● Problem requirements: Retype the passage of the historic windows article starting at "Your historic windows" and ending at "9 pm. Free!", keeping every word and mark as it stands.

● Extracted text:
Haddam Historical Society
Thankful Arnold House Museum
News and Events, May 26, 2017


Windows have long been an important part of my life, both professional and personal. I have spent many an hour on my 1874 house repainting or re-glazing our windows. In my job at the New York City Landmarks Preservation Commission windows were an everyday event! I was the Deputy Director of the Preservation Department which had regulatory review over any changes to landmarked buildings in the five boroughs. There are currently more than 36,000 landmarked buildings in the city. A majority of our permit applications were for window changes and I ate, drank and dreamt windows for over ten years. First and foremost we needed a conditions survey. There is no point replacing perfectly good original windows. We would always encourage RESTORATION of existing windows if possible. If replacement was absolutely necessary we could approve in-kind replacement. If they wanted something different.....off to a public hearing. I have overseen window restoration at the Empire State Building, The Normandy Apartment Building, The Dakota (met Yoko Ono) and small brownstones in Brooklyn.

Why are windows important?
Windows are an extremely important part of a historic buildings character and integrity. Windows not only provide light, ventilation and link between inside/outside BUT enhance the appearance of the building. Windows were designed to harmonize with the style, scale and quality of the building. Original windows are an integral component of the building.  Modern replacement windows do not provide the important elements of the original window including texture, material, scale, style and link to the past.

Your historic windows CAN BE restored and we encourage you to attend the window lecture on June 5 by the Preservation Education Institute and CT Trust for Historic Preservation at Brainerd Academy from 7 to 9 pm. Free!

● Records shown:

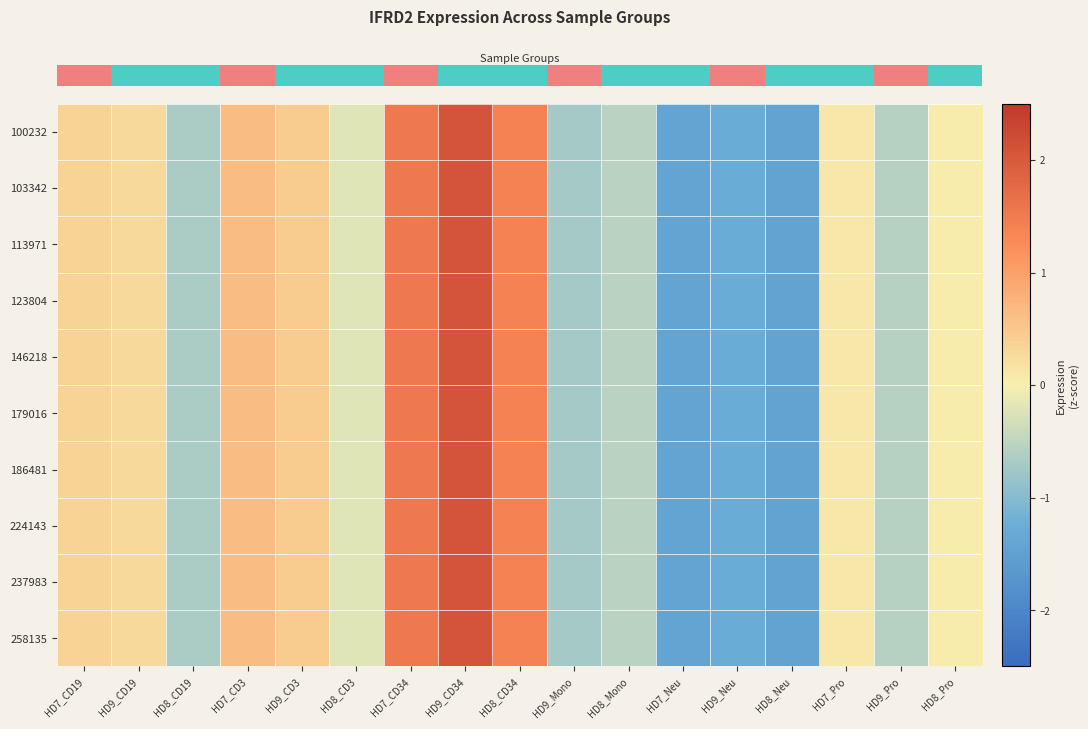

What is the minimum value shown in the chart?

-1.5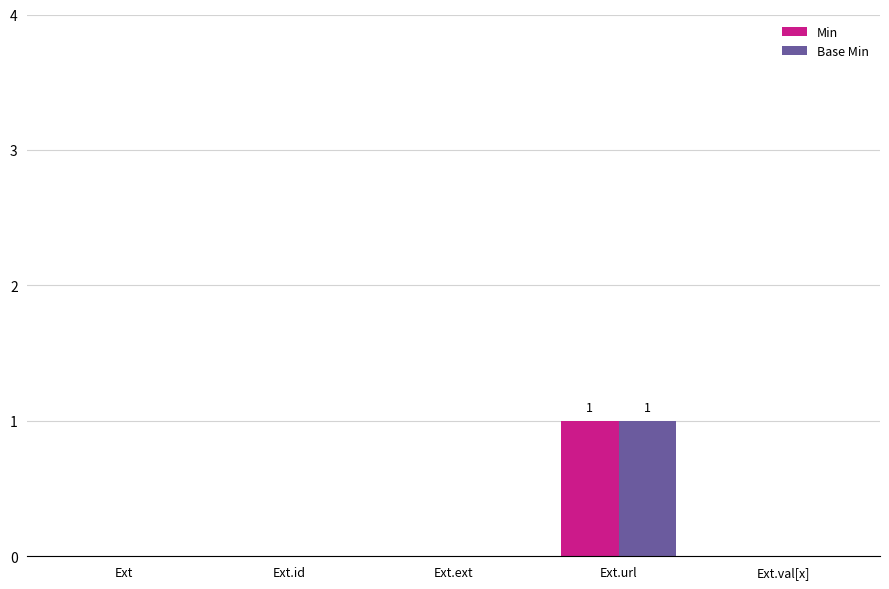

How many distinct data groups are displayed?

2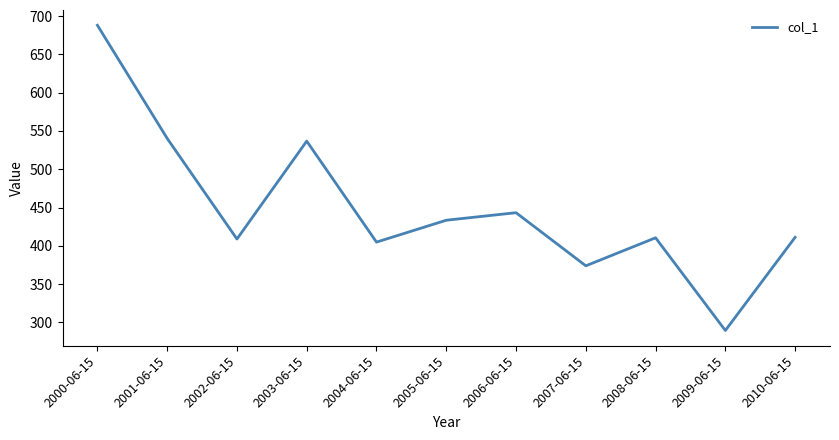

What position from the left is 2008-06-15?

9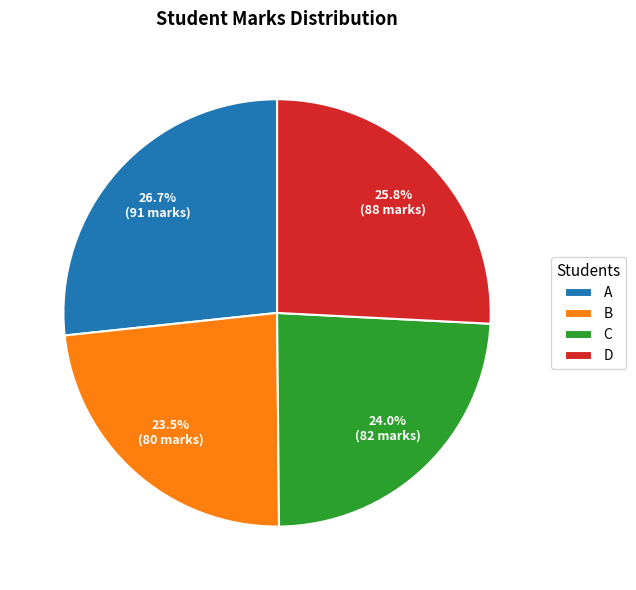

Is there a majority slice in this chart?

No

--

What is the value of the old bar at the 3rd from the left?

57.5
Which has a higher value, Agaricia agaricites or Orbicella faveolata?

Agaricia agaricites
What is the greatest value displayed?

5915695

● Task answer:
Your historic windows CAN BE restored and we encourage you to attend the window lecture on June 5 by the Preservation Education Institute and CT Trust for Historic Preservation at Brainerd Academy from 7 to 9 pm. Free!